Balancing the amount of WIP is necessary to avoid work piling up in queues, but also to avoid underutilization, typically occurring when WIP is significantly lower than the number of workers. The "correct" amount of parallel work is an individual number, varying based on how much pair programming is practiced as well amount of unplanned work (often because of technical debt - a discussion for another day)
Amplify feedback loops
Having broken work down into manageable sized chunks, being delivered to production at a reasonable pace, do not get fooled to believe the work is "done". This is important for all stages of the development lifecycle, after designing a need or requirement, or after implementing a feature, it is desirable to get feedback as soon as possible. Fixing an issue while it is fresh in mind increases the probability of the work actually being delivered with quality. This does make sense, but might be hard to implement because it requires all members of the team to pull in the same direction. Being a requirement analyst, developer or tester, everyone has to be critical of every piece of work. This does not only include bad quality in terms of actual implementation and code, a need or requirement must also be of significance and not interfere with the overall goal of the team or project.
The second way is probably the easiest place to start if you want to introduce DevOps to an organization, and also where tooling and automation plays the biggest role. Pull requests and pair programming is the simplest thing you could do, which definitively will improve the quality delivered. Good tests together with continuous integration is supposed to give quick feedback to developers about faults in their code, without it ever reaching any environments. Good monitoring in production is amplifying the feedback loop from customers, by discovering bugs as early as possible - optimally before the customers notice.
Culture for experimentation and learning
The third way is all about putting tensions into the system, by taking risk and learning from it. In early times software development processes was* designed trying to avoid all risks, often time artificially by having long release cycles being signed of* by people outside the team. What we have learned from all of this is that risk cannot be avoided, an thus we choose to embrace it instead. The third way amplifies the two previous principles discussed. By limiting WIP, striving to increase flow and decreasing the lead time to production, we can take on risk, since the amount of work is always of controllable size. Bugs and faults are not as scary, if we always find them early and are able to fix them quickly. Experimenting and introducing risk forces the team into making changes that handle faults better and better. If you are deploying to production every other day, you do not want that process to be scary and cumbersome - most likely you will want to improve it as much as you can.

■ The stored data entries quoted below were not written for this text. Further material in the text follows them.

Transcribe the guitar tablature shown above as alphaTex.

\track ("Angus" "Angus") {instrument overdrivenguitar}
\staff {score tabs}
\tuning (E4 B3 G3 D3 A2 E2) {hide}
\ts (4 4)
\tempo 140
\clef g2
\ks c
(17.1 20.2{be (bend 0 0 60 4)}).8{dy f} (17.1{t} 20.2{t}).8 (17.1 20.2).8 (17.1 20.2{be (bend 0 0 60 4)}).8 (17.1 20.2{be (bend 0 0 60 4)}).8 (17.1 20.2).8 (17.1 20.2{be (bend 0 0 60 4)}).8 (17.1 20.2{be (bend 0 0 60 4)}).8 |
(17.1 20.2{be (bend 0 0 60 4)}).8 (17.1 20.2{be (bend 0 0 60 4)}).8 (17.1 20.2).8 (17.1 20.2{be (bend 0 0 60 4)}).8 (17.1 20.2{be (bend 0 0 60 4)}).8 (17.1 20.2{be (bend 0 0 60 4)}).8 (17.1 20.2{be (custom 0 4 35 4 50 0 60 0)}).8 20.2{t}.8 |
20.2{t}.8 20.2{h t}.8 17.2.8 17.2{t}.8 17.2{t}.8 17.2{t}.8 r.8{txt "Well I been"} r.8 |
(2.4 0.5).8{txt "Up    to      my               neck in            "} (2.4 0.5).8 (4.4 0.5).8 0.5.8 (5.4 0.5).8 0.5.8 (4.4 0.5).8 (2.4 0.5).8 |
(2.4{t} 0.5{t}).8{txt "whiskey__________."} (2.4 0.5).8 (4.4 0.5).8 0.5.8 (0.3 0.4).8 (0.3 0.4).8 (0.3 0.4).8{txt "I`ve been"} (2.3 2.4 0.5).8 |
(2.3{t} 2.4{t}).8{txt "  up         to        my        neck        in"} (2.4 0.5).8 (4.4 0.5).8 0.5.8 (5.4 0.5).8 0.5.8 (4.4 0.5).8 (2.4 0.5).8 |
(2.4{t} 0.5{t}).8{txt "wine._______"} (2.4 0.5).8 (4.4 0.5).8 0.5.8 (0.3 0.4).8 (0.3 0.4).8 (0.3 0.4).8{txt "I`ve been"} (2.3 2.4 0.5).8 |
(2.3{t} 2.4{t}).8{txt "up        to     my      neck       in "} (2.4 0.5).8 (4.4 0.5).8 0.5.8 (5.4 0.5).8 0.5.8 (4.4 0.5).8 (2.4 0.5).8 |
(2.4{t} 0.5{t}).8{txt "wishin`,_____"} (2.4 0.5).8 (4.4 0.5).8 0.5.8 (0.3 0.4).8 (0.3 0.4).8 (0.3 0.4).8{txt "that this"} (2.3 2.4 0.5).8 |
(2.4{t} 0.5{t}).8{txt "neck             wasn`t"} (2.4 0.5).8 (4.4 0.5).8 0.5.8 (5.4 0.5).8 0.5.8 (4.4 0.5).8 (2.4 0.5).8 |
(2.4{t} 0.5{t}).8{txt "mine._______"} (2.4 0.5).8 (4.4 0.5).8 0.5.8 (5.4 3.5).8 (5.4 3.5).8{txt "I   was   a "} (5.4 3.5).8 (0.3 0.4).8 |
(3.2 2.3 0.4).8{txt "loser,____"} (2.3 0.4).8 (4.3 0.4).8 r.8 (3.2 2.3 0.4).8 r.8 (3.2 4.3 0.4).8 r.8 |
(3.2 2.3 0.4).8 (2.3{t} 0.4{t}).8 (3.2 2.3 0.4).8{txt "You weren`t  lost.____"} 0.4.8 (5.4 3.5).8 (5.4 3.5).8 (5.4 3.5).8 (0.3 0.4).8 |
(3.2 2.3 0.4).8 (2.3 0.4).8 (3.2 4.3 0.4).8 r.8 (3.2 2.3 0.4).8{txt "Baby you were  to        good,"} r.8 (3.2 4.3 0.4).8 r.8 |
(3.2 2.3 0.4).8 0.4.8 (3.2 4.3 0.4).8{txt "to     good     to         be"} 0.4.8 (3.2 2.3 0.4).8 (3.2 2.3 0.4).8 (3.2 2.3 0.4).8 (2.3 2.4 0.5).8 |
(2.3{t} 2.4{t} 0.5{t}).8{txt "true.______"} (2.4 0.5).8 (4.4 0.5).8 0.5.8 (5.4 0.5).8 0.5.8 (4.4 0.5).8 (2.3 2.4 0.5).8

In the end DevOps is about how we work and how we deliver value. Focus is on work as something visible, that we control to increase flow through our development process. Small individual chunks of work are easier to assess and the risk of failure is easier to handle. Manageable sized work items also allows us to do more experimentation that help us learn faster thus creating better systems for our customers. By amplifying feedback loops we want to prevent errors from happening again, or at least catch them as early as possible. Many of the principles discussed can be carried out with the help of tooling - kanban boards, CI/CD, logging and monitoring are all important tools used by most organizations embracing DevOps. But to truly harvest the goods from all of this I believe that teams have to understand why we do all of this. I still see teams working on several different projects at the same time and wondering why they cannot complete any of them. Managers still try to control risk by increasing batch sizes and by introducing new approval steps. As spoken many times before: DevOps is about culture and not tooling, everybody has to pull in the same direction for it to be beneficial.